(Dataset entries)
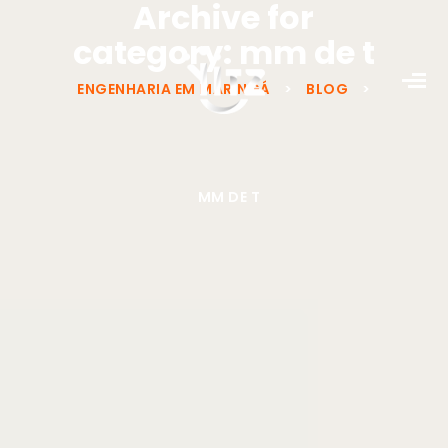
Archive for
category: mm de t
ENGENHARIA EM MARINGÁ
>
BLOG
>
MM DE T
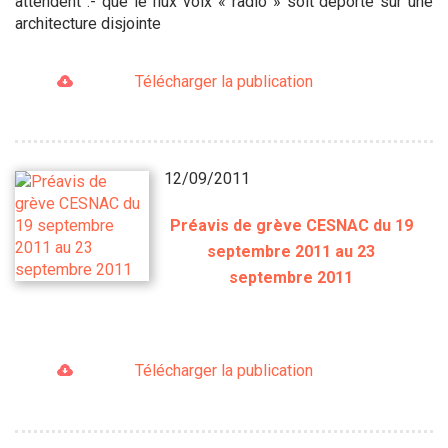
attendent :- que le flux voix « radio » soit déporté sur une
architecture disjointe
Télécharger la publication
12/09/2011
Préavis de grève CESNAC du 19
septembre 2011 au 23
septembre 2011
Télécharger la publication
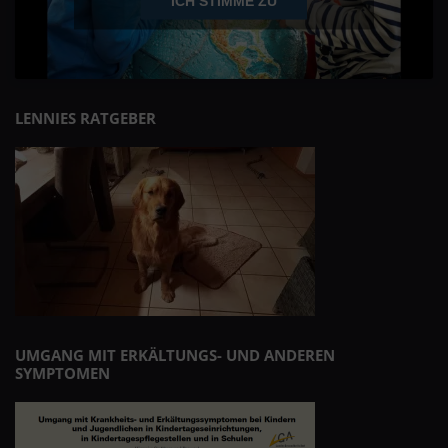
ICH STIMME ZU
LENNIES RATGEBER
UMGANG MIT ERKÄLTUNGS- UND ANDEREN
SYMPTOMEN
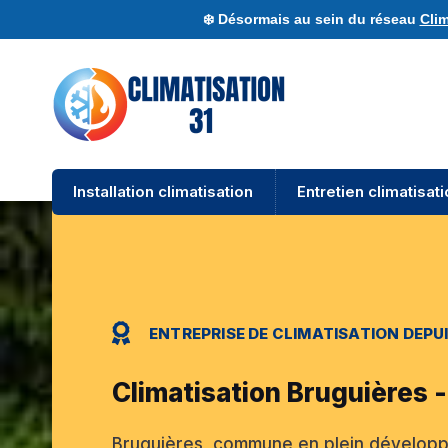
❄️ Désormais au sein du réseau
Clim
Installation climatisation
Entretien climatisat
ENTREPRISE DE CLIMATISATION DEPUI
Climatisation Bruguières 
Bruguières, commune en plein dévelop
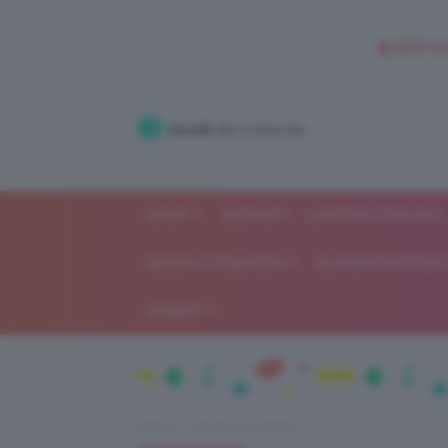
🥥 NEW IN
Accedi
alla community
SHOP
ISCRIVITI
LAVORA CON NOI
MODA E FASHION
ALIMENTAZIONE 
GOSSIP
Home
Recensioni beauty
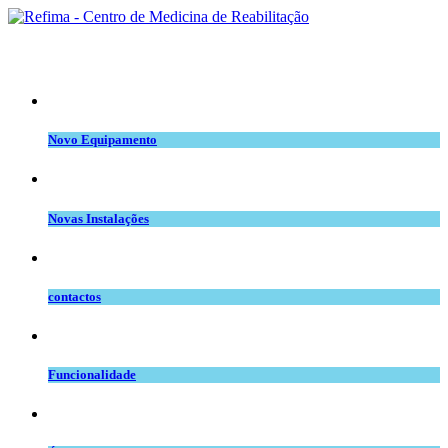
equipamento.png
Novo Equipamento
novas inst.png
Novas Instalações
telefone_copy.jpg
contactos
space.png
Funcionalidade
intervenção.png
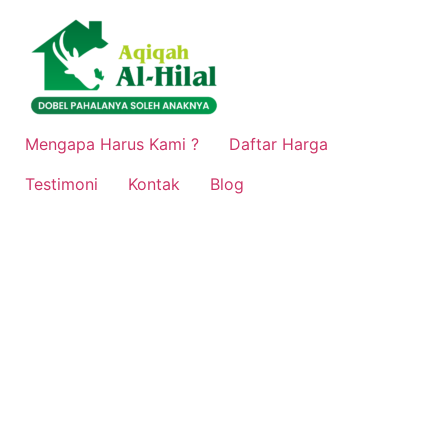
Lewati
ke
konten
Mengapa Harus Kami ?
Daftar Harga
Testimoni
Kontak
Blog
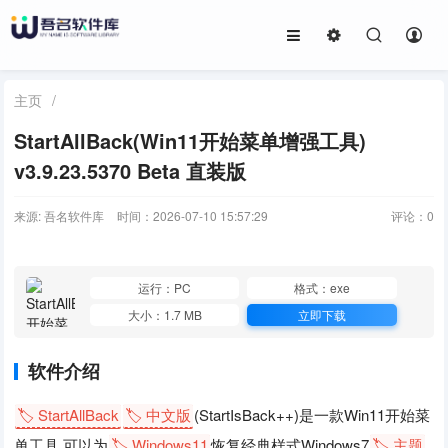
主页
/
StartAllBack(Win11开始菜单增强工具)
v3.9.23.5370 Beta 直装版
来源: 吾名软件库
时间：2026-07-10 15:57:29
评论：
0
运行：PC
格式：exe
大小：1.7 MB
立即下载
软件介绍
🏷️ StartAllBack
🏷️ 中文版
(StartIsBack++)是一款Win11开始菜
单工具,可以为
🏷️ Windows11
恢复经典样式Windows7
🏷️ 主题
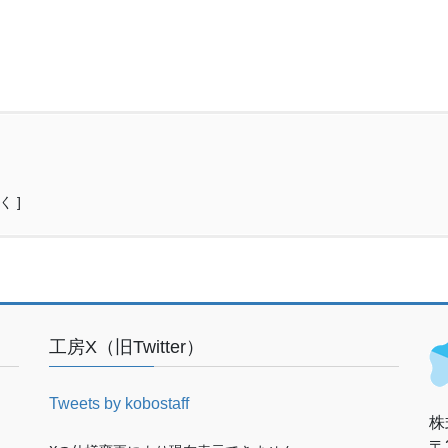
く ]
工房X（旧Twitter）
Tweets by kobostaff
株
〒3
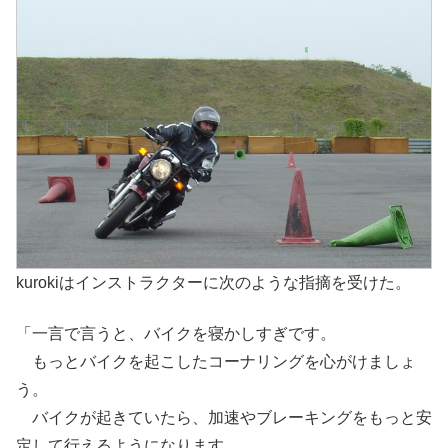
kurokiはインストラクターに次のような指摘を受けた。
「一言で言うと、バイクを寝かしすぎです。
もっとバイクを起こしたコーナリングを心がけましょ
う。
バイクが起きていたら、加速やブレーキングをもっと安
定して行えるようになります。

> _WHAT YOU NEED TO DO_
Count how many lines above include the word "septembre" and answer with that figure only.

> _WORKED SOLUTION_
2